(DATA SUPPLIED begins)

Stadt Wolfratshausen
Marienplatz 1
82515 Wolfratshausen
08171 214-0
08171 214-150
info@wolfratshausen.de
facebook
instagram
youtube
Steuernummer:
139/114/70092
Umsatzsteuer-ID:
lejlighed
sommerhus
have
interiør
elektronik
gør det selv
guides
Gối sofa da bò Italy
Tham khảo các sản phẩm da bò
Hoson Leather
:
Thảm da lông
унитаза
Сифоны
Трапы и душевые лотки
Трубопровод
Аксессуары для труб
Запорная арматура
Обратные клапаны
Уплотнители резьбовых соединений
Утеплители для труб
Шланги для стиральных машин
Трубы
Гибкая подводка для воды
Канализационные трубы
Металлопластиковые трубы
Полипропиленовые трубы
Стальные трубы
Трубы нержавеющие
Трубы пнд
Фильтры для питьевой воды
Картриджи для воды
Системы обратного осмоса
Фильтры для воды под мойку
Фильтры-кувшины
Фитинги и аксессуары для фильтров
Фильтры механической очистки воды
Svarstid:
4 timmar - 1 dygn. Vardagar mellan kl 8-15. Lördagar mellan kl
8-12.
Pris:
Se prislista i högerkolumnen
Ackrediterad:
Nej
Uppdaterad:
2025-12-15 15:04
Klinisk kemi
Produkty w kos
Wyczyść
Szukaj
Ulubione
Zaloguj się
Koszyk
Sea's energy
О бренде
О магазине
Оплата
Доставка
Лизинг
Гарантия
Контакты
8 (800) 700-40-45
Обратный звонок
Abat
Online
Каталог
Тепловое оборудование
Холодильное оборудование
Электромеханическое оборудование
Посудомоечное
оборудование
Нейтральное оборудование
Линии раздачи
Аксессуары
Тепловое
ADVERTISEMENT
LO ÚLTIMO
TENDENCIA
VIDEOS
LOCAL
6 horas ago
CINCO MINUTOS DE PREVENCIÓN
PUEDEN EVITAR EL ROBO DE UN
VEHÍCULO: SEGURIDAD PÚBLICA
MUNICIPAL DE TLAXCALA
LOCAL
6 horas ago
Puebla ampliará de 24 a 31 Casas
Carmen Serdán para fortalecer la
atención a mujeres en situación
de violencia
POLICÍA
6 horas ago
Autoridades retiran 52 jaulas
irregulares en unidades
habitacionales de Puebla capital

(DATA SUPPLIED ends)

▸ TASK STATEMENT:
Look for the line that contains "Холодильное оборудование" in the entries above. Set it down, along with all later lines, exactly as written.

▸ EXPECTED ANSWER:
Холодильное оборудование
Электромеханическое оборудование
Посудомоечное
оборудование
Нейтральное оборудование
Линии раздачи
Аксессуары
Тепловое
ADVERTISEMENT
LO ÚLTIMO
TENDENCIA
VIDEOS
LOCAL
6 horas ago
CINCO MINUTOS DE PREVENCIÓN
PUEDEN EVITAR EL ROBO DE UN
VEHÍCULO: SEGURIDAD PÚBLICA
MUNICIPAL DE TLAXCALA
LOCAL
6 horas ago
Puebla ampliará de 24 a 31 Casas
Carmen Serdán para fortalecer la
atención a mujeres en situación
de violencia
POLICÍA
6 horas ago
Autoridades retiran 52 jaulas
irregulares en unidades
habitacionales de Puebla capital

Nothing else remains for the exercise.